I am, as already admitted, a pretty sentimental, nostalgic guy. I even feel a kind of nostalgia for times I never personally experienced.

But to be honest, I don't think I'm nostalgic for actually being young again...to relive my childhood or anything...but rather for how the world was (or was to me) 30-40 years ago.

I'm not saying at all that 30-40 years ago the world was "better." It was...different. I celebrate things we have now that didn't exist/weren't possible back then, but I think we have lost some things, culturally, in the process of progress as well. I feel this is inevitable and certainly not always a negative thing. To create something does always involve the destruction or dissolution of something else, after all.

Quote:
Originally Posted by 6L6 View Post
I turned 22 in Nov 1967...No question in my mind, kids today don't have it nearly as good as I did.
In many ways you are absolutely right. While any decade has its ups and downs relative to any other time frame, this is what comes to mind and gives me pause when I think of "then and now"--

I moved out on my own two weeks after I turned 16. It was almost 34 years ago to the day, come to think of it. 1984.

Minimum wage was $3.35. I made $4.25. I could fully support myself on that. Gas was 77 cents per gallon. My very nice, large one bedroom apartment in a great old brownstone building cost $165 a month.

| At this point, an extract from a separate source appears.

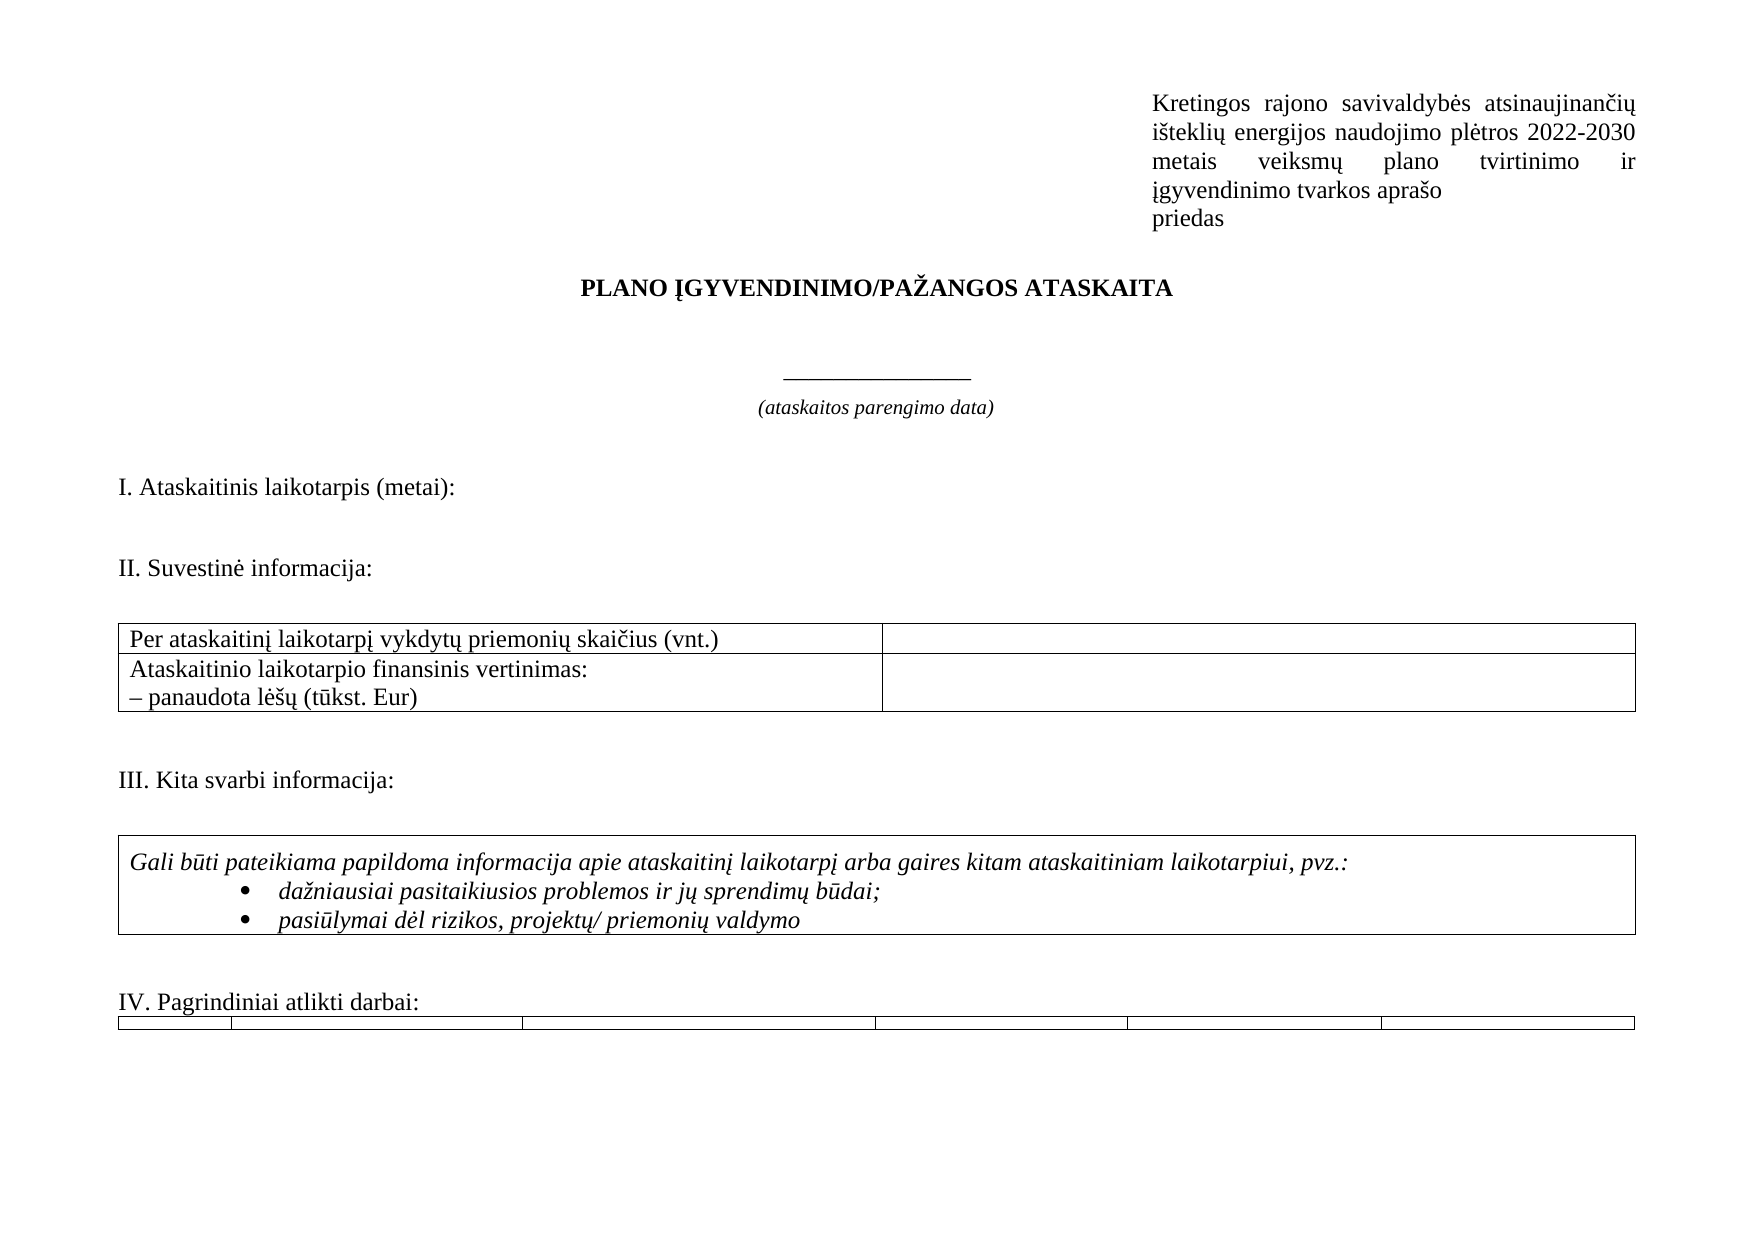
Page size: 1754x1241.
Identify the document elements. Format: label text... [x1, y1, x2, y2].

I now have two daughters who are turning 19 and 20 this year. Average apartment prices are about eight times more than what I paid. Even if you find a one bed apartment for, say, $850 a month it is likely to be fairly cruddy and in a questionable area. Everything-- groceries, fuel, utilities--everything is orders of magnitude more expensive than in 1984.

Moreover, although we have collectively and willingly given up our privacy, we are also literally under surveillance in ways we never were before.

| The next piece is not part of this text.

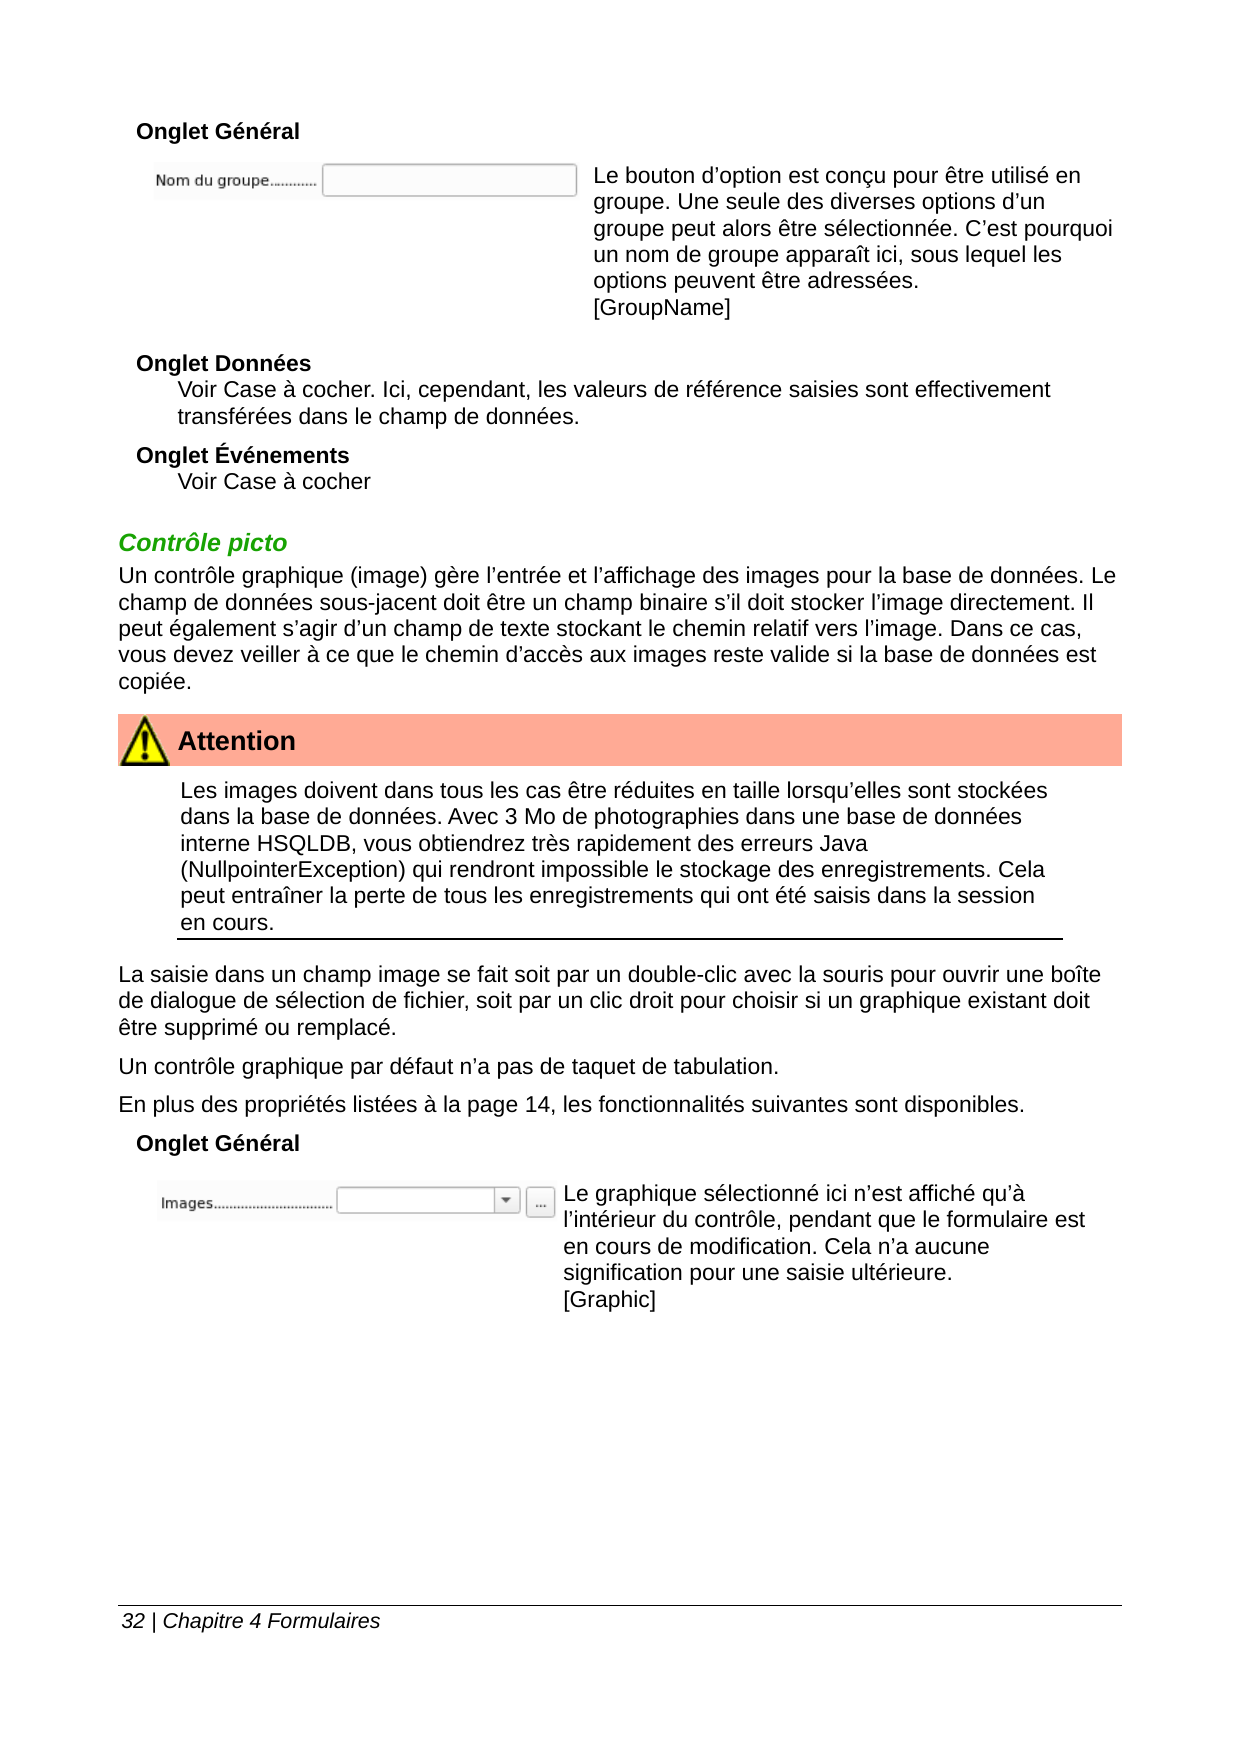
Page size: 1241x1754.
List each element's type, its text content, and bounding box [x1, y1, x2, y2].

Beyond actual physical cameras everywhere, it's nigh-impossible to get a job or place to live without going through criminal background checks, drug tests, credit checks...

I do worry for how my children will get by...to get started on their own in the world today. Even if they opt for college, that comes these days with far less job security and far more debt than it used to.

Quote:
Originally Posted by HHP View Post
I think today is far better than '67 in any category you want to look at.
Better in ways, worse in some others, IMO.